そのあたりのお話は、以下ページ内の記事で紹介しています。

特許情報を用いた技術マーケティング(2008)の要点〜IPランドスケープへ関心のある方へ


「ユーザーインタビューをはじめよう」(ポーチガル)
この程度の本は、読んでおいて損はしないと思います。
他、デザイン思考の書籍なども、
ユーザーインタビューで非常に役立ちます。


2.顧客のペインを聞き出すために、話が聞ける相手を選ぶ

ユーザーインタビューにたどり着いたとしても、正しく話が聞けるとは限りません。関係構築が上手くいかなければ、結局、本当のところ、は聞けません。いわゆる

「顧客のペイン」

を聞き出す行為は、相手に不快な思いをさせてしまう可能性もあります。誰かに紹介いただく場合も含め、コンタクト時からユーザーインタビューは始まっている、という意識で慎重に進めましょう。

今回の場合、発明の応用用途としてヘルスケア・医療寄りの用途を想定し、ユーザーインタビューを計画しました。既にある程度、技術は固まっており、その

「用途探索」

いわゆる

「技術マーケティング」

という位置づけです。

OBさんは、新規事業の経験はありますが、ユーザーインタビューは初めて、ということでしたので、どの程度のサンプル(映像・企画書を含む)を準備して臨むのか、など、事前に、OBさんと僕で調整しながら進めました。

その甲斐があってか、知人経由で適切な方を紹介いただくことができ、また、非常に率直にお話を伺うことができました。

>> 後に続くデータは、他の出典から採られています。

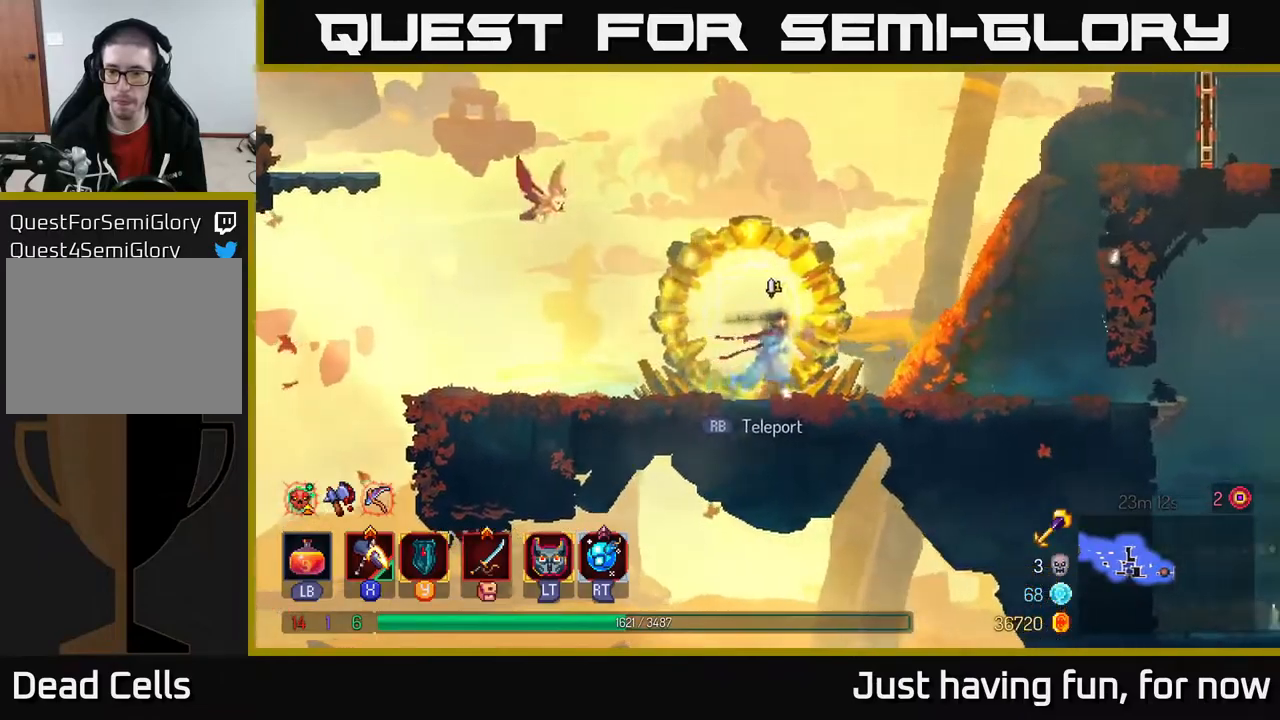
{"buttons": [], "left_stick": "right", "right_stick": "center", "events": []}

10月25日の発明塾では、ユーザーインタビューの結果を踏まえ、

✓ その用途で、勝てるのか
✓ その用途の最先端は、どこまで来ているのか
✓ その用途で、勝てる特許(強い特許)を出すとしたらどういうものになるか

などを、討議しました。


3.ユーザーインタビューの結果をもとに、企画を練り直す

今回は、やはりそこだったか、というズバリのお話が聞けましたが、思ったような話が聞けなかった場合

✓ 想定しているユーザーやペルソナ、あるいは、選定したユーザー候補が間違っている

✓ ヒアリング・インタビューが間違っている

の2つの可能性を念頭に置いて、ヒアリングに至るプロセスとヒアリング結果を、精査する必要があります。

今回のように良好なヒアリング結果が得られた場合も、舞い上がって、起業だ!製品開発だ!となるのではなく、そこで勝ち残れるか、再度検証する必要があります。また、ヒアリング結果にマッチする製品を開発する想定での特許も、再度考える必要があります。

現在、OBさんは既に特許取得は済ませていますが、その特許から分割出願を行い、補正できる状態にしてあります。これを活用して、ヒアリング結果までカバーできる特許を取得できないか、検討したいところです。

行けそうだ、とわかったということは、競合も参入してくる可能性が高い、と言えますので、ここからは、競合がどのような参入の仕方をしてくるか、などを想定して、企画を詰めていく必要がありますね。